Ayer enterramos a mi tía Pilar.
Toda una institución en la familia, la hermana mayor de mi padre, mujer religiosa, madre de nueve hijos, llevaba un año diciendo que se quería ir, desde que enviudó de mi tío Luis, un médico militar enjuto y delgadísimo, de tremendo vozarrón, al que yo tenía pánico cuando era un crío.
Quería irse, me decía uno de mis primos, pero no olvidaba una sola cita médica. Siempre pulula el terror a lo desconocido.
Para mi memoria queda su mirada perdida, agarrada a un busto de Cristo, deambulando por el tanatorio el día que enterró a su hijo Juan.
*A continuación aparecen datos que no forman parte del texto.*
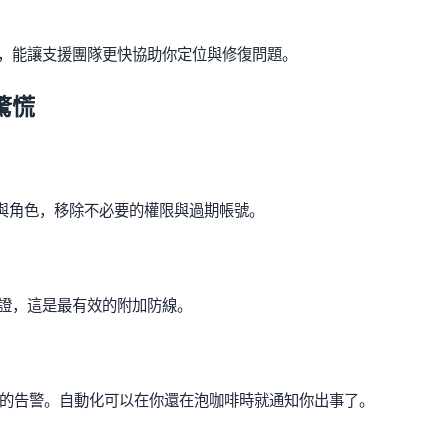
，能讓支援團隊更快協助你定位與修復問題。
驚慌
者與角色，移除不必要的權限與過期帳號。
證，這是最有效的附加防線。
操作的告警。自動化可以在你還在泡咖啡時就通知你出事了。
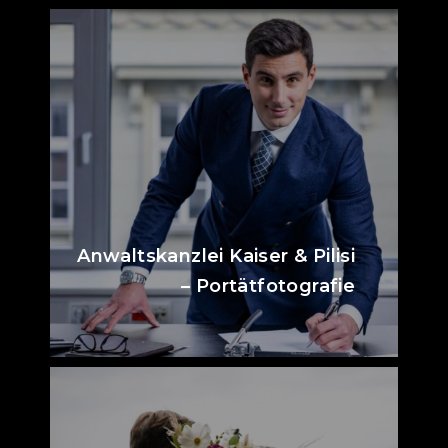
Anwaltskanzlei Kaiser & Pilisi
– Portätfotografie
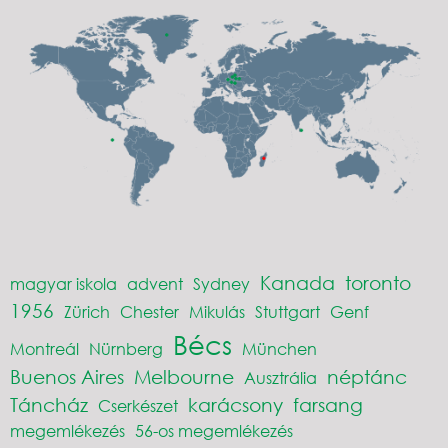
Kanada
toronto
magyar iskola
advent
Sydney
1956
Zürich
Chester
Mikulás
Stuttgart
Genf
Bécs
Montreál
Nürnberg
München
Buenos Aires
Melbourne
néptánc
Ausztrália
Táncház
karácsony
farsang
Cserkészet
megemlékezés
56-os megemlékezés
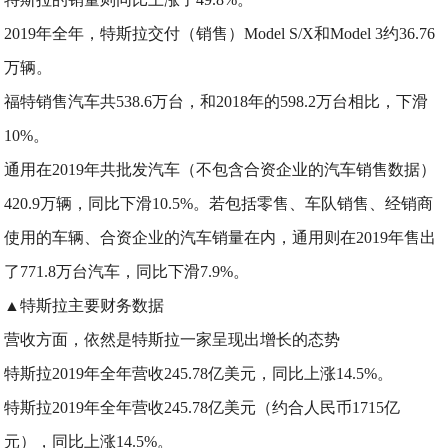
2019年全年，特斯拉交付（销售）Model S/X和Model 3约36.76
万辆。
福特销售汽车共538.6万台，和2018年的598.2万台相比，下滑
10%。
通用在2019年共批发汽车（不包含合资企业的汽车销售数据）
420.9万辆，同比下滑10.5%。若包括零售、车队销售、经销商
使用的车辆、合资企业的汽车销量在内，通用则在2019年售出
了771.8万台汽车，同比下滑7.9%。
▲特斯拉主要财务数据
营收方面，依然是特斯拉一家呈现出增长的态势
特斯拉2019年全年营收245.78亿美元，同比上涨14.5%。
特斯拉2019年全年营收245.78亿美元（约合人民币1715亿
元），同比上涨14.5%。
No hay mayor dolor para una madre.
Ella creó una familia hermosísima, muy ligada a la medicina y al acompañamiento, muy humana; no pudo dejar mejor herencia, ayer no podía sentirse más amor en su despedida, con tantísimos nietos con los ojos rojos.
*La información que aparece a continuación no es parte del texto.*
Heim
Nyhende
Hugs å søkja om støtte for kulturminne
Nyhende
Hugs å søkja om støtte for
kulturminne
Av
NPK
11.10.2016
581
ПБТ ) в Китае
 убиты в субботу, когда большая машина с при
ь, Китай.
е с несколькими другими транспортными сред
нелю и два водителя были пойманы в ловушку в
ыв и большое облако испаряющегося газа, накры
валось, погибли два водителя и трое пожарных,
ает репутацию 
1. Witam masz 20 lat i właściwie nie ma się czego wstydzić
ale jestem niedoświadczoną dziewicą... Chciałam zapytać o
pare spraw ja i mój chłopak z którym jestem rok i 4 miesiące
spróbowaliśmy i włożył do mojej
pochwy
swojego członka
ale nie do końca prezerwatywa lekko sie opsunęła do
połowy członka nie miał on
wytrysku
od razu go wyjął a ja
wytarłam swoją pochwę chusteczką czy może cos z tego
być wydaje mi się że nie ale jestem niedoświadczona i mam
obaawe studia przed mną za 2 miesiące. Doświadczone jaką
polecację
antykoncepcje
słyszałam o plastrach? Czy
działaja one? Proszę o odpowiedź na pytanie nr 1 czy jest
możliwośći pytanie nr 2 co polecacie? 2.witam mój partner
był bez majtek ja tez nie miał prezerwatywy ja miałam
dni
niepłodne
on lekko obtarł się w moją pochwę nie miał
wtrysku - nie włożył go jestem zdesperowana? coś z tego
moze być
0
Fran, que la trató más en los últimos días de mi padre, tuvo más trato con la familia Mármol Navarro a partir del día en que yo pedí ayuda a mi primo Tete para echar un cable médico a mi suegro.
Empezó entonces a conocer a los hijos de Pilar y quedó maravillado.
—¿Cómo has tardado tanto en presentarme a los Mármol?